For the scope of this lab, we will focus on one particular aspect of the API for troubleshooting purposes. It is possible to gather call diagnostic information using the API.

  1. To gather diagnostic information on a call, there first must be a call to investigate. For this reason, we need to make a call that we know will land on one particular Callbridge. We will use a similar method that we used earlier in the troubleshooting section and insure our call has one leg hosted on CMS1C since it is the only node in the West Callbridge Group. Make sure you still have a Remote Desktop session up on PC2 (10.0.102.92), or re-establish one if you closed that window.
  2. Using Cisco Jabber on your laptop, click to call our Space at pod2user4@conf.pod2.cms.lab
  3. From PC2's Jabber client, call the same Space, but this time send the call to CMS1C by dialing pod2user4@cms1c.pod2.cms.lab
  4. Launch Postman using the desktop shortcut.
  5. Change the verb to GET.
  6. Enter the following URL in the address bar to target the calls entity. We need to get the call ID in order to enable diagnostics for that call: https://cms1c.pod2.cms.lab:8443/api/v1/calls. Hit Send.


    We should see the call information including the Call ID that we need to enable diagnostic information on this call.

  7. The next step is to enable diagnostic information for this call.
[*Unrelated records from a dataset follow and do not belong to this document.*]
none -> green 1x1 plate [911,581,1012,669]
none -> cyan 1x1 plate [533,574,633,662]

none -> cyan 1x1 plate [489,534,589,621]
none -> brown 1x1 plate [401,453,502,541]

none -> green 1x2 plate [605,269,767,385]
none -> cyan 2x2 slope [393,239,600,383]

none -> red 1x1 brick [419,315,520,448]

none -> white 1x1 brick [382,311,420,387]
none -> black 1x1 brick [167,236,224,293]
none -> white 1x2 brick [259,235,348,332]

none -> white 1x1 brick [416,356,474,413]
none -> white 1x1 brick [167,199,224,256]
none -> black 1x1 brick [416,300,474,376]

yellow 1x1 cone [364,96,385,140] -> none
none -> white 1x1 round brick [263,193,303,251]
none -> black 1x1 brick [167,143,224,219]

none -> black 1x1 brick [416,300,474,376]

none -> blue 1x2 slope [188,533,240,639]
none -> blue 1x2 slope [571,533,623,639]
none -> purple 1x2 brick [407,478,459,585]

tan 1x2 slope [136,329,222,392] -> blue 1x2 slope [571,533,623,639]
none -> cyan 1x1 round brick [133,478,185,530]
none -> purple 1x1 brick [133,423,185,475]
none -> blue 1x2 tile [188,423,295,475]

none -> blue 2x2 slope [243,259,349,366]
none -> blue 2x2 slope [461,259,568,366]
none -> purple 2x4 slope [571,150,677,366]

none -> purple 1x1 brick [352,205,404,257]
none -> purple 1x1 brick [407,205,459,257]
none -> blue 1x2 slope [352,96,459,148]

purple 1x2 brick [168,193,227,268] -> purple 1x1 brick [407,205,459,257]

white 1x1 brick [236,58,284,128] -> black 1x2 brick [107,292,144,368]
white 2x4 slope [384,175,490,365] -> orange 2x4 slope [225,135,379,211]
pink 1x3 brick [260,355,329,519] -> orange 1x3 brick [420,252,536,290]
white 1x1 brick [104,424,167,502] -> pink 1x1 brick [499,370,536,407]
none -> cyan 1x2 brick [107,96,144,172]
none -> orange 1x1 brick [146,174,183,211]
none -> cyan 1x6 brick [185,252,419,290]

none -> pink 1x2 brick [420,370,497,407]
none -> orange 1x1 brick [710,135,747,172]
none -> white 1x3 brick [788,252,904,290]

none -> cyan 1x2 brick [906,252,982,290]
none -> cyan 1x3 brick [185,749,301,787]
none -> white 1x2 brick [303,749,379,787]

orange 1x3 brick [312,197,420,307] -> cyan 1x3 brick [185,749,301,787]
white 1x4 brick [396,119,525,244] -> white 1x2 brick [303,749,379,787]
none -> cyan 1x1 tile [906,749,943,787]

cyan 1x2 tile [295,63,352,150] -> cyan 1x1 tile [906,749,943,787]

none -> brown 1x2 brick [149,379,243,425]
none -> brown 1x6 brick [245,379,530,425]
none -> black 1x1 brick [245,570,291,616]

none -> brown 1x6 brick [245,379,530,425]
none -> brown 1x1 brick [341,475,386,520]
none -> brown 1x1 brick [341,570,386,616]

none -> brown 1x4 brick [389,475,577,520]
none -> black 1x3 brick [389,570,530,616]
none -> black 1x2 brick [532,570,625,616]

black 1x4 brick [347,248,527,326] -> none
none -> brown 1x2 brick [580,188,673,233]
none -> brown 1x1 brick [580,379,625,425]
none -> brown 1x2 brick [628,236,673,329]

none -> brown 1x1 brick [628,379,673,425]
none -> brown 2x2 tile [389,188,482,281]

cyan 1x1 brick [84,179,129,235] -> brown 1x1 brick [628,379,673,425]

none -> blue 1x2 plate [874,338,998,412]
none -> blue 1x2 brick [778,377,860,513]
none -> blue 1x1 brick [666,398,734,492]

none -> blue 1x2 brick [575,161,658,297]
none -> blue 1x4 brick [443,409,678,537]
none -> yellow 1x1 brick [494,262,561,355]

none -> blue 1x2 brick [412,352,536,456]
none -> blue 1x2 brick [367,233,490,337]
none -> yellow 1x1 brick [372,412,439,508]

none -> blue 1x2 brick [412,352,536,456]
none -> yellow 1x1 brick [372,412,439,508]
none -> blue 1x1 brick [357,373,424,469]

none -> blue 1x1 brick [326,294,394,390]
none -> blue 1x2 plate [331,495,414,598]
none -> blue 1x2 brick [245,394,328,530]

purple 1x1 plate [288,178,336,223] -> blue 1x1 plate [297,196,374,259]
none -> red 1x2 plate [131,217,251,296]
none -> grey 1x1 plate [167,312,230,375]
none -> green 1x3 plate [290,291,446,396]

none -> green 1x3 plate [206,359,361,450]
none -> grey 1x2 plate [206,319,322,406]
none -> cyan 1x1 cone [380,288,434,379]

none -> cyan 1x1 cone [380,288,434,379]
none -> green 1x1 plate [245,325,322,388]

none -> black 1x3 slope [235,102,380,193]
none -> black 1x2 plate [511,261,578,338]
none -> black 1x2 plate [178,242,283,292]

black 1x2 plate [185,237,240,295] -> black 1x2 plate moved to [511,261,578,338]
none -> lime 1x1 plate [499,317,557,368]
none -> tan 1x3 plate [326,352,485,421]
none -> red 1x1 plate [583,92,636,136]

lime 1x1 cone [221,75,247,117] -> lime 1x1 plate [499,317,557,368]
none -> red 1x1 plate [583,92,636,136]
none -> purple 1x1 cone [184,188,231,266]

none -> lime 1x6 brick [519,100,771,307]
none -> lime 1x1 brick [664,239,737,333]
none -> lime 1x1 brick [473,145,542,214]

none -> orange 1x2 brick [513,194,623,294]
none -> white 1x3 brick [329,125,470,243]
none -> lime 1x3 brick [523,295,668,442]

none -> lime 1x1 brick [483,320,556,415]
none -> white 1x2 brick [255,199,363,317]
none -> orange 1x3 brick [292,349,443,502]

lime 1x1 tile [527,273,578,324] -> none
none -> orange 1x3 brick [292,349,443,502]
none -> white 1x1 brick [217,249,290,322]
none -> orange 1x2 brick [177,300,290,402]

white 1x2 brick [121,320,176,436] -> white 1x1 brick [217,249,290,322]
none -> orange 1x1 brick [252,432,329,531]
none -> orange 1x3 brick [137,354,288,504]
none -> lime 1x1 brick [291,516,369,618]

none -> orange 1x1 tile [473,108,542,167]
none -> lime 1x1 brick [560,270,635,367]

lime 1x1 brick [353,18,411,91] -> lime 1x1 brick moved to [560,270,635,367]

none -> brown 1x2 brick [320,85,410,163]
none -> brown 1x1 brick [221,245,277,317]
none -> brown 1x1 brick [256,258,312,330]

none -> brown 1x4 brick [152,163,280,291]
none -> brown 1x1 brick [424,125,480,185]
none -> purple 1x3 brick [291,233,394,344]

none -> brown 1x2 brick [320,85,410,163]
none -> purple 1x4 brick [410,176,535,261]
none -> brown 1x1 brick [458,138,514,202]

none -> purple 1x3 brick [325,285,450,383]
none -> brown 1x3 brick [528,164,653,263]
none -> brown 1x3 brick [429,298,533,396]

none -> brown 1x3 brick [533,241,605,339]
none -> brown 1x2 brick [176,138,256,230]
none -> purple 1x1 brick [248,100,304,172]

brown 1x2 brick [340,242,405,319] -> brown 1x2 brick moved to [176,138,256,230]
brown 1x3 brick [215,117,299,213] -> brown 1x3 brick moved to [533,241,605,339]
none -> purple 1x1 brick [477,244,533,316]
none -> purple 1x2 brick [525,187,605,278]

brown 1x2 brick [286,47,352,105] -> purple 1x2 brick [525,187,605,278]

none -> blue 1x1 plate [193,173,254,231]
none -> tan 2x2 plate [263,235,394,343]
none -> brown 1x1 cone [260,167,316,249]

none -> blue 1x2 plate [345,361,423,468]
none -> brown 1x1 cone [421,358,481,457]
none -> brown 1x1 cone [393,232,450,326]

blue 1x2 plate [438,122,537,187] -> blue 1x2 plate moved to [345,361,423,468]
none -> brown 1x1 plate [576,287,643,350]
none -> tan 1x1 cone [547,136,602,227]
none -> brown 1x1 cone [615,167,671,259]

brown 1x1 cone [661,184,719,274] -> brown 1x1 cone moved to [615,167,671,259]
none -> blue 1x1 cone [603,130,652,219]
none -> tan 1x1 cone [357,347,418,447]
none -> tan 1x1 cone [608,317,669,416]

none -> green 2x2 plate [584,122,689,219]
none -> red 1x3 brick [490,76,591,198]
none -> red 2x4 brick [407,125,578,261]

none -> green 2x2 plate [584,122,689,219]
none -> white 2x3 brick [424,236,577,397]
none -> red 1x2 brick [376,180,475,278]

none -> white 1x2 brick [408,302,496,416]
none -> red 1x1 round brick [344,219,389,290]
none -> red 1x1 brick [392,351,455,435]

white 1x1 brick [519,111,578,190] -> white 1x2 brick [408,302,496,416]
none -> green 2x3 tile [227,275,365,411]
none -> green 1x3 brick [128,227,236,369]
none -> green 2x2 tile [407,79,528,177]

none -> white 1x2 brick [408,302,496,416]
We need to copy the Call ID from our previous step and use that in the the URL in Postman while changing our verb to POST Our final url will end up looking like this: https://cms1c.pod2.cms.lab:8443/api/v1/calls/***CALLID***/diagnostics. Replace the Call ID with your own. In this example the finished URL would be:

    https://cms1c.pod2.cms.lab:8443/api/v1/calls/84825a67-4813-4ae6-b94c-ac571514e349/diagnostics.

    Make sure the verb is set to POST and hit Send


  8. You should get a 200 OK message back. This message is important, because in the headers of that message is a location we need to use for our next Postman transaction. If you look at the headers tab on the response we just received, you'll see a location header.


  9. Copy this location, and paste it in the Postman address bar followed by /contents, so it looks something like this, then hit Send:
    https://cms1c.pod2.cms.lab:8443/api/v1/system/diagnostics/f1a876ed-9e7f-40f2-ac7a-9c1cd3f1fbe5/contents


  10. What you should see is a good deal of useful diagnostic information about the current call. Take a look through the log information and familiarize yourself with the information returned.
  11. When finished, use your laptop to disconnect PC2 User by hovering over User 2 in the participant list, then right-clicking the user and selecting Expel and confirming.
  12. Once User 2 has been disconnected, hang up yourself by hovering over the video window and clicking on the button.
Back to top

This concludes the troubleshooting section of the lab. Hopefully you have a better idea what tools are available to you as a CMS user, and can select the right tool for the job of troubleshooting any issues that may occur. While we would love to have a product that never has any issues, the reality is that there is always a need to understand and diagnose behavior that we don't understand in this or any product we may be using. Better understanding what tools are available to us can speed our time to resolution and provide a better overall user experience.